Opinion: Who should make the big decisions in government?
“The people have a right to clean air, pure water, and
to the preservation of the natural, scenic, historic and aesthetic values of
the environment. Pennsylvania’s public natural resources are the common
property of all of the people, including generations yet to come. As trustee of
these resources, the Commonwealth shall conserve and maintain them for the benefit
of all these people.” So reads the 1971 amendment to Article I, Section 27, of
the Pennsylvania state constitution.
This amendment defines the balance of power between the
state and local governments with regard to fracking. As John Dernbach, who runs
a Pennsylvania environmental law center, put it, “The Pennsylvania Supreme
Court ruled the state says how, and the local government has the right to say
where.” (See Mark Jaffe’s article in last Sunday’s Denver Post and Monday’s
Camera.)
This balance is in marked contrast to Colorado, where
the state government, supported by the courts, seems to appropriate local
powers whenever possible. This most recently occurred when Longmont’s fracking
ban did not survive judicial scrutiny. Apparently drilling is a matter of
“statewide concern,” so local governments cannot use their land use powers to
deal with the issues that Gov. Hickenlooper and the Colorado Oil and Gas
Conservation Commission (COGCC) would rather ignore.
This state’s regulation is weak. Per a recent Post
article, up until mid-2013, drillers didn’t have to report spills of less than
840 gallons! Even now, spills of less than 210 gallons go unreported, even if
right next to your house, farm or day care. And only a tiny fraction of
reported spills are penalized. The real value of our limited and
non-replaceable supply of natural gas is for fueling backup generation for
renewable energy; it should not be extracted in this semi-unregulated fashion
as a vehicle for politicians to claim job growth, leaving behind damage and
destruction.
Because of this one-sidedness, Colorado
needs some form of environmental rights inserted into our constitution. This is
what Initiative 89 will do, if it makes the ballot. But we cannot rely on our
courts to be as deferential as Pennsylvania’s. In the infamous Telluride case,
the Colorado Supreme Court threw out Telluride’s rent control (and affordable
housing) requirements because the court and Legislature viewed this as a
state-level issue! So Initiative 89 includes the following language, “If any
local law or regulation…conflicts with a state law or regulation, the
more restrictive and protective law or regulation governs.”

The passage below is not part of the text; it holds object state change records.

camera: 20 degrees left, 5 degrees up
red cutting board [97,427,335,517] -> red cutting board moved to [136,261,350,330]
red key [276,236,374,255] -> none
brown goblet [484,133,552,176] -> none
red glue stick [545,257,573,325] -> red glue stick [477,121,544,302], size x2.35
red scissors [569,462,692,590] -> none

Preemption by unelected bodies is not limited to the
COGCC. The High Performance Transportation Enterprise (HPTE) board will decide
whether the I-70 widening in Denver is now going to be subject to private
company control of the tolling, just like US 36. This will significantly reduce
the flexibility to use tolls to pay for other transportation costs, a very
serious loss. And, in spite of Hickenlooper’s executive order allegedly
promoting transparency, no other elected officials have a real say. Hopefully the
Legislature will be more wary about giving agencies decision-making power with
no checks and balances.
In cities, we have the tougher challenge: Who should
make the big decisions, the elected officials or the voters? If a city council
gets out of hand, the citizens can use the referendum process, as happened with
the Washington School redevelopment, where the proposal was apparently in
violation of the law against spot zoning. But what if the decisions themselves
are legal and incremental, but the effect over time is massive?
Over the last 20 years, Boulder has made many such
decisions about how much growth will occur. These decisions cumulatively lay
out a future that is very far from what many of us want to see our town become.

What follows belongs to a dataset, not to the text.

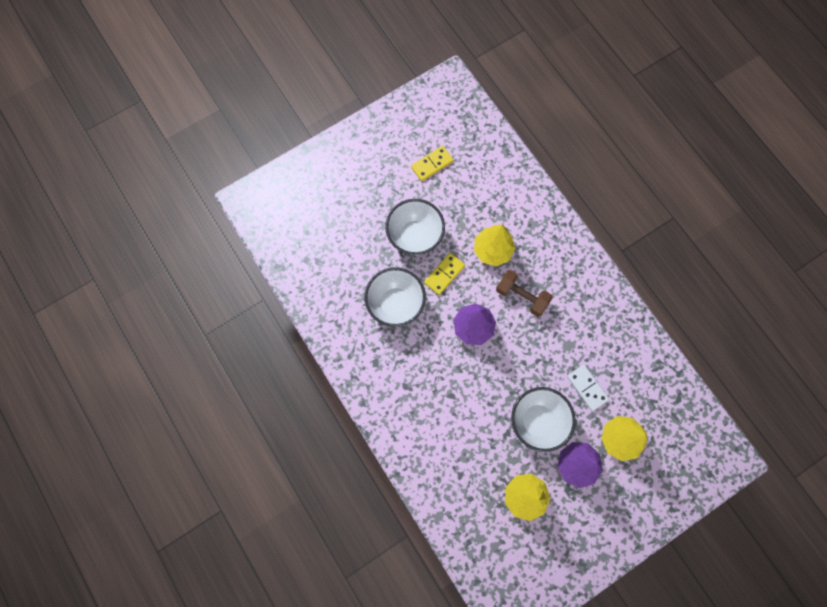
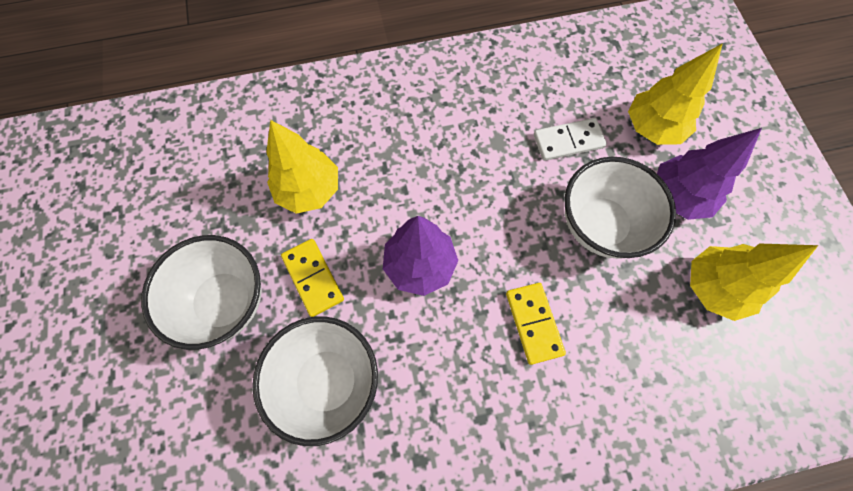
camera: 70 degrees left, 5 degrees down
yellow domino [411,146,453,181] -> yellow domino moved to [506,283,566,365]
brown dumbbell [496,270,553,317] -> none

And more changes are coming. For example, one new proposal would allow city
rights-of-way dedications by a development to be included when calculating the
number of allowable units, reportedly increasing some densities by 25 percent.

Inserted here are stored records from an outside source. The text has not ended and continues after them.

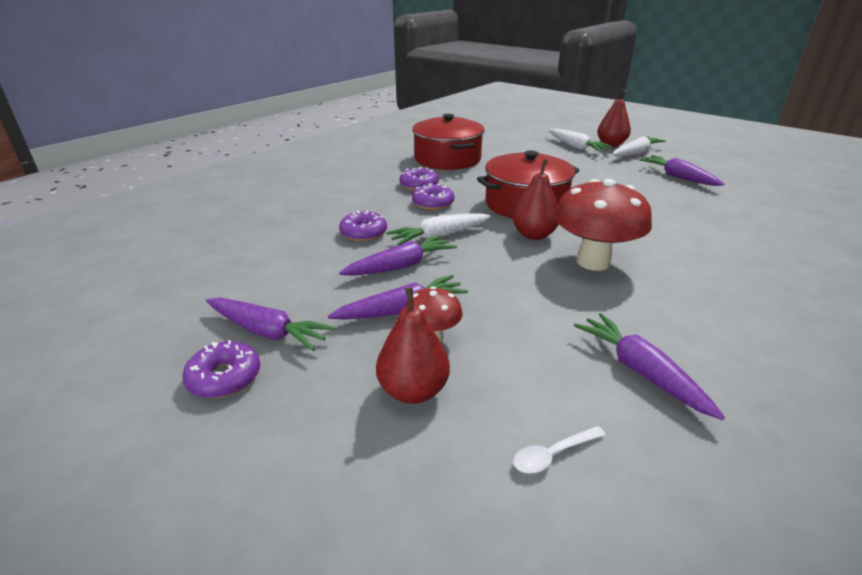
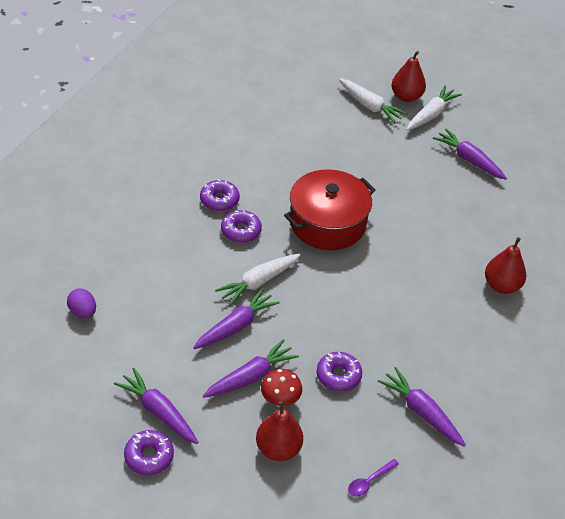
camera: 15 degrees left, 15 degrees up
purple carrot [206,298,335,351] -> purple carrot turned 150 degrees counterclockwise [114,368,199,444]
purple donut [339,210,387,241] -> purple donut moved to [316,352,362,392]
red pot [412,114,485,170] -> none
red pear [512,159,559,240] -> red pear moved to [485,237,526,294]
white spoon [513,426,606,474] -> purple spoon [348,459,399,496]
red mushroom [554,179,652,271] -> none
none -> purple egg [67,288,96,318]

Another would increase some unit occupancy limits to six or more. Is this
really what we want?
Who makes these decisions goes to the very nature of
representative government, and is well illustrated by the current TABOR
lawsuit. The anti-TABOR plaintiffs argue that elected legislators should make
the essential tax decisions. The TABOR defenders say that the people reserved
this fundamental right for themselves. Similarly, we are facing critical
decisions about the future of our city. This is Boulder, so it’s time for our
council to let the citizens decide what kind of future we want.